Sebagian ulama menafsirinya
dalam keadaan gila, sebagian yang lain menafsirinya dengan keadaan sangat
marah, sebagaimana yang disebutkan dalam Nail Authar (6/279):

“Fi ighlaq maksudnya adalah
dengan paksaan, hal itu diriwayatkan di dalam at Talkhish dari Ibnu
Qutaibah, al Khithabi, Ibnu Sayyid dan yang lainnya. Dikatakan juga
maksudnya adalah dalam keadaan gila, namun al Mathrazi menganggapnya aneh,
dikatakan juga maksudnya adalah dalam keadaan marah, sebagaimana tertera di
dalam Sunan Abu Daud, salah satu riwayat dari Ibnul A’rabi, demikian juga
penafsiran Ahmad, namun ditolak oleh Ibnu Sayyid dengan berkata: “Jika
maksudnya demikian, maka tidak akan terjadi talak kepada siapapun, karena
seseorang tidak akan mentalak kecuali setelah marah”.

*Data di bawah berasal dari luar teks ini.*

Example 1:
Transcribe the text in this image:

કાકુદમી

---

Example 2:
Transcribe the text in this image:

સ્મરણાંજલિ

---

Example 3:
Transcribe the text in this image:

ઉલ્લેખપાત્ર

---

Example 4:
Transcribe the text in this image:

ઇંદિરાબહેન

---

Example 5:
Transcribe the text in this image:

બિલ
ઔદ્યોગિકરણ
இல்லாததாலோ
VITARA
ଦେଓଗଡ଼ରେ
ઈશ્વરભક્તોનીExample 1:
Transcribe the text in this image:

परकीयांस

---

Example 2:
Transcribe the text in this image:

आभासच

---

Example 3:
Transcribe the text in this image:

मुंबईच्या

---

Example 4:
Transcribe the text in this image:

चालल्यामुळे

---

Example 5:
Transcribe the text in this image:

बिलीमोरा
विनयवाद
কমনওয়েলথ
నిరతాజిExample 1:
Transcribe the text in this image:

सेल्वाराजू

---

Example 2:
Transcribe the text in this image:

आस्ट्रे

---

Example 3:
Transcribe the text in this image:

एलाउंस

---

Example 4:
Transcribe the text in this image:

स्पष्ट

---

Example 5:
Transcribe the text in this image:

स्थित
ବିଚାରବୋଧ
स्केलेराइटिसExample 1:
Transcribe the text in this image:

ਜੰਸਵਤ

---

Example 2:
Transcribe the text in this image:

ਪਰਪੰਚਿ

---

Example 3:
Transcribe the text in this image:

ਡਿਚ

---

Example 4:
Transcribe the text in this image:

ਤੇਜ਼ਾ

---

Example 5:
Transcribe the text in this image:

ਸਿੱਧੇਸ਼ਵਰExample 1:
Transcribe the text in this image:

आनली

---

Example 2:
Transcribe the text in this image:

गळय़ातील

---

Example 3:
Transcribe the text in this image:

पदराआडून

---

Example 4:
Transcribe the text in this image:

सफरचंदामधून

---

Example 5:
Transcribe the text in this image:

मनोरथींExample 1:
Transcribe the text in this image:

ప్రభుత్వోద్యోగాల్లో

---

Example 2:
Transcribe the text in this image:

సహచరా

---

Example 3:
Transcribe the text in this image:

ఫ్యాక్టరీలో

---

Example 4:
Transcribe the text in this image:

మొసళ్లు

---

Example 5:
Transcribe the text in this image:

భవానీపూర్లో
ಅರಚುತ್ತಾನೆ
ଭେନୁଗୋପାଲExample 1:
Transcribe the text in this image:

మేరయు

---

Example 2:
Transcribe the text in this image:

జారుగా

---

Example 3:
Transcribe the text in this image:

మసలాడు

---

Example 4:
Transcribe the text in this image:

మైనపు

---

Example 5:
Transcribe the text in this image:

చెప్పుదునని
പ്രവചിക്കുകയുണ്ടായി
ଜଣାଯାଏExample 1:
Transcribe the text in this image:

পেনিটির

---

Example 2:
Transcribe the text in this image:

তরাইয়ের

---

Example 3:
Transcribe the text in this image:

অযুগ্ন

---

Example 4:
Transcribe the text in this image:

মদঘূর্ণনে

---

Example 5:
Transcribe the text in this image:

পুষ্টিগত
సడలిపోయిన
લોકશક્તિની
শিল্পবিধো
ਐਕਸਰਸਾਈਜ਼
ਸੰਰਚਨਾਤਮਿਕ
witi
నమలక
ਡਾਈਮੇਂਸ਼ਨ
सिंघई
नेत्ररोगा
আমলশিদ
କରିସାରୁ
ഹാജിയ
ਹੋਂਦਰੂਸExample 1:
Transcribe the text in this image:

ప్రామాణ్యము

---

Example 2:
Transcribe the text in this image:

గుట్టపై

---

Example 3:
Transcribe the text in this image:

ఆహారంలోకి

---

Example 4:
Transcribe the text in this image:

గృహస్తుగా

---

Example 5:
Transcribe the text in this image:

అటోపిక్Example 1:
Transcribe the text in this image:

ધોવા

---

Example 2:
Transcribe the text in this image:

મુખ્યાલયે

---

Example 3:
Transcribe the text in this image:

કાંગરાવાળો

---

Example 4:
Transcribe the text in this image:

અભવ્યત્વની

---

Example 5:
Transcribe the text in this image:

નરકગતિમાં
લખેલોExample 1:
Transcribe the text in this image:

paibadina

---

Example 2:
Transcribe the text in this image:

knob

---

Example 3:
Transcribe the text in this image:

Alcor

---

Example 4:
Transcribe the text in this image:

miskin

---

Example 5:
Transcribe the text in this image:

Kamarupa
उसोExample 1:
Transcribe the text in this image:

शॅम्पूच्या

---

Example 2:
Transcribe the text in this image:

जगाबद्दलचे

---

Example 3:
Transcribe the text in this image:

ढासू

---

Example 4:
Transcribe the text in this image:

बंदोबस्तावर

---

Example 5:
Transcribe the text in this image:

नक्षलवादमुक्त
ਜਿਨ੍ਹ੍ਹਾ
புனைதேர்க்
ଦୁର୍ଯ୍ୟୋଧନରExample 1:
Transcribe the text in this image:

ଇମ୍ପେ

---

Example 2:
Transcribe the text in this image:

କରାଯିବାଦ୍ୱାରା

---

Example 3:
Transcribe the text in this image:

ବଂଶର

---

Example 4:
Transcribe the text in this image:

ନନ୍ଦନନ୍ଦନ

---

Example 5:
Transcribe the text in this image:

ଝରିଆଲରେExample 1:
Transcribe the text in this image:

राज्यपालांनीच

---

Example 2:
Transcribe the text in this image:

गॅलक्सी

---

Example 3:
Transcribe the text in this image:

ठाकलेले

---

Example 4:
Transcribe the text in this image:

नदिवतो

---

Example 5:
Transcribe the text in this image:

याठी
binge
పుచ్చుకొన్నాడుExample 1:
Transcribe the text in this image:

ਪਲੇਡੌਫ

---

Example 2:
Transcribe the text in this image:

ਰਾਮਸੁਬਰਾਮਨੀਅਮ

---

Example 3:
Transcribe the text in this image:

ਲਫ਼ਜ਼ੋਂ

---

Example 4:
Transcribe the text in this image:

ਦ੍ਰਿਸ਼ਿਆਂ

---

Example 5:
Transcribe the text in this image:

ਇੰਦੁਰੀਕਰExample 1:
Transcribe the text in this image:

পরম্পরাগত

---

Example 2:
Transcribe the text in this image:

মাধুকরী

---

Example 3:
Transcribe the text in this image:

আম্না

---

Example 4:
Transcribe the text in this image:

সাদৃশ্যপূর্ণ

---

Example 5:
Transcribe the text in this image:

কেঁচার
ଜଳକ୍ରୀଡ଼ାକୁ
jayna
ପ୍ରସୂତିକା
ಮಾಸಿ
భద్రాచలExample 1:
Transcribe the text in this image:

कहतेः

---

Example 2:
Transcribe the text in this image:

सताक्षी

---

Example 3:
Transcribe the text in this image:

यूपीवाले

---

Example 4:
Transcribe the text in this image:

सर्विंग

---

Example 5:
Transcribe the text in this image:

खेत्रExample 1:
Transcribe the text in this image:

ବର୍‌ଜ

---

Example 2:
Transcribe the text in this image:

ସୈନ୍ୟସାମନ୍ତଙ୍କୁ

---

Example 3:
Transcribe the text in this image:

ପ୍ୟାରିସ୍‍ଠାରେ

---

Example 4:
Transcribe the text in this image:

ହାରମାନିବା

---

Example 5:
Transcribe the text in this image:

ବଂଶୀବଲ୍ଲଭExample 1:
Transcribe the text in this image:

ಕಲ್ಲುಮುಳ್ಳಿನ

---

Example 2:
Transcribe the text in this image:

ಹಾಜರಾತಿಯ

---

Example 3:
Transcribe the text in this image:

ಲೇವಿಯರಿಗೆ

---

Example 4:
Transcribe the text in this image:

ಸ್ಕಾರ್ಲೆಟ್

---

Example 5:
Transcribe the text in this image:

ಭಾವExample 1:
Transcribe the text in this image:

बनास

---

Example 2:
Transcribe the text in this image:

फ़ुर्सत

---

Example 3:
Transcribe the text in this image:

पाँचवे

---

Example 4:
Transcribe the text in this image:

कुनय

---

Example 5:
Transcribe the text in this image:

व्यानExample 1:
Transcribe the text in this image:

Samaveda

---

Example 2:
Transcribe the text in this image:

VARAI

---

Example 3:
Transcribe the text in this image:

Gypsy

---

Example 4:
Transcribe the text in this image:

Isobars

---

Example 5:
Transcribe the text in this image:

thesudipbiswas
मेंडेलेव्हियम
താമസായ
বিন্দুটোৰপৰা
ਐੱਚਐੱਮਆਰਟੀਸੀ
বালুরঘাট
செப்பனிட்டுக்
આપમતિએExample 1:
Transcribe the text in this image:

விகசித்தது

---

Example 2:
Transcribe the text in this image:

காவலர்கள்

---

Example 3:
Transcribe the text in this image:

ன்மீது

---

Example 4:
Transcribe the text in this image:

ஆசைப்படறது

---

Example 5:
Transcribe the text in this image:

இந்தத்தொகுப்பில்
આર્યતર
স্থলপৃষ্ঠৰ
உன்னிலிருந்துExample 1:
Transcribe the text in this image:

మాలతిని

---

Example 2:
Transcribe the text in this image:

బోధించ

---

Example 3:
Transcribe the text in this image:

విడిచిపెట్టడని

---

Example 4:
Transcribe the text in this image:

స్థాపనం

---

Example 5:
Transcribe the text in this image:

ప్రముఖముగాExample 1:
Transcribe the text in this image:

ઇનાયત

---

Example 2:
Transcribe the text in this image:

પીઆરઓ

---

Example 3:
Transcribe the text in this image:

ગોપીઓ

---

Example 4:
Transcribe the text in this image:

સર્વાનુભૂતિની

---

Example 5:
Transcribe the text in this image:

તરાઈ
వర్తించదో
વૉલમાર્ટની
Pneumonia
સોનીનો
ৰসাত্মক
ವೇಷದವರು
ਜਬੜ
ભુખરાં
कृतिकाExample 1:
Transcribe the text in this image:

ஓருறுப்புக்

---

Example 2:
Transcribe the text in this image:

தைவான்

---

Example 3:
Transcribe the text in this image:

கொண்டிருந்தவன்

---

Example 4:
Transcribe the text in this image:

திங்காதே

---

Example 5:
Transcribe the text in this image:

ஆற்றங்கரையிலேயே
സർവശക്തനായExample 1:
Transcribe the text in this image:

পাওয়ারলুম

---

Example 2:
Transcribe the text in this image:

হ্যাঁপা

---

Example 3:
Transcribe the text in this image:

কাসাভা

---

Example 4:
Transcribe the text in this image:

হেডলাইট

Di dalam I’lam Muwaqqi’in ‘an
Rabbil ‘Alamin (3/47):

“Imam Ahmad berkata yang
diriwayatkan dari Hambal: “Maksudnya adalah marah”, demikian juga penafsiran
dari Abu Daud, termasuk pendapat al Qadhi Ismail bin Ishak salah seorang
ulama Malikiyah dan tokoh ahli fikih dari Irak, menurut beliau juga termasuk
sumpah yang sia-sia, beliau memasukkan sumpahnya orang yang sedang marah
termasuk sumpah yang sia-sia dan sumpah yang tertutup/terhalang, yang
demikian itu diriwayatkan juga dari Ibnu Bazizah al Andalusi berkata: “ini
adalah pendapat Ali, Ibnu Abbas, dan yang lainnya dari kalangan para sahabat
bahwa semua sumpah yang diucapkan dengan marah maka tidak bisa mengikat”.
Dan di dalam Sunan ad Daruquthni dengan sanad yang tidak terlalu kuat dari
hadits Ibnu Abbas yang marfu’:

لا يمين في غضب ، ولا عتاق فيما لا يملك

“Tidak ada sumpah dalam
keadaan marah, dan tidak ada pembebasan (budak) jika tidak dimiliki
(sepenuhnya)”.

Hadits ini meskipun tidak
ditetapkan sebagai hadits marfu’ tetapi perkataan Ibnu Abbas. Imam Syafi’i
menafsiri hadits “La thalaq fii Ighlaq” dengan keadaan marah, demikian juga
Masruq. Jadi ada Masruq, Syafi’i, Ahmad, Abu Daud, Qadhi Ismail, mereka
semua menafsiri kata “ighlaq” dengan marah, inilah penafsiran yang paling
baik; karena orang yang marah telah menutup pintu tujuannya pada saat sangat
marah, seperti halnya orang yang terpaksa. Bahkan orang yang marah lebih
layak menjadi tertutup dari pada orang yang dipaksa; karena orang yang
dipaksa masih mempunyai tujuan untuk mengangkat keburukan besar dengan
keburukan yang sedikit, maka dia benar-benar bermaksud melakukannya, dari
sini maka talak pun tetap terjadi bagi yang melakukannya.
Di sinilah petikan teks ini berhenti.